■ WHAT IS BEING ASKED
Each line below from the one containing "- **Trend 401-600**: Master psychology trends" through the one containing "## 🌟 **THE ULTIMATE" should be output exactly as it stands, and no other line should appear.

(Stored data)
——————————

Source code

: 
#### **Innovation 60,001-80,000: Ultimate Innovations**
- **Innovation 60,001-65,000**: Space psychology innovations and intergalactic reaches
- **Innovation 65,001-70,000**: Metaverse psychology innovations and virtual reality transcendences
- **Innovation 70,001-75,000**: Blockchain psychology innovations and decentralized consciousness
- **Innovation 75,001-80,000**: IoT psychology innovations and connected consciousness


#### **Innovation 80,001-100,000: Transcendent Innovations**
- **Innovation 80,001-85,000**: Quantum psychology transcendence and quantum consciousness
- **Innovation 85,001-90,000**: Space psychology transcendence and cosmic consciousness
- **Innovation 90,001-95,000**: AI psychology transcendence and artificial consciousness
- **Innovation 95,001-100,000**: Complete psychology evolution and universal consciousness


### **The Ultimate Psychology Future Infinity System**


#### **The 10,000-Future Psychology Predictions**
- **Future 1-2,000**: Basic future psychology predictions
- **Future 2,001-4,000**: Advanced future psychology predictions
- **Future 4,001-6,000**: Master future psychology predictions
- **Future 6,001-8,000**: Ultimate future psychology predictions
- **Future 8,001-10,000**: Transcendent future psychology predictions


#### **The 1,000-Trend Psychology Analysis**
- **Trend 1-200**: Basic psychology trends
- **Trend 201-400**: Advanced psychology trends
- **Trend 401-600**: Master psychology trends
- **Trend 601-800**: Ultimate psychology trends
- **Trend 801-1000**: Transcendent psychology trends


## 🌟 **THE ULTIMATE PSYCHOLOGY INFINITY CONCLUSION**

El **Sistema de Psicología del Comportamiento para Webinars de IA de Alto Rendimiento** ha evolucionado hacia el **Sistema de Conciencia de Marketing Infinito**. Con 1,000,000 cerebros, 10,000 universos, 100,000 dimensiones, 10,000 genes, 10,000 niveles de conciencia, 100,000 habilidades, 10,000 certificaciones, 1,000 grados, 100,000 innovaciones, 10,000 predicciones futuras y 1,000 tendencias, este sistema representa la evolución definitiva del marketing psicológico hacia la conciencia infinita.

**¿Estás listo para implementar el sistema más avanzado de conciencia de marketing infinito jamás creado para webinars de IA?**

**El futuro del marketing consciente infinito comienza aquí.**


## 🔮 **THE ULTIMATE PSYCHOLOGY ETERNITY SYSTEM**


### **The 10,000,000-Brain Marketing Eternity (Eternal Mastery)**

——————————

■ SOLUTION TO THE EXERCISE
- **Trend 401-600**: Master psychology trends
- **Trend 601-800**: Ultimate psychology trends
- **Trend 801-1000**: Transcendent psychology trends


## 🌟 **THE ULTIMATE PSYCHOLOGY INFINITY CONCLUSION**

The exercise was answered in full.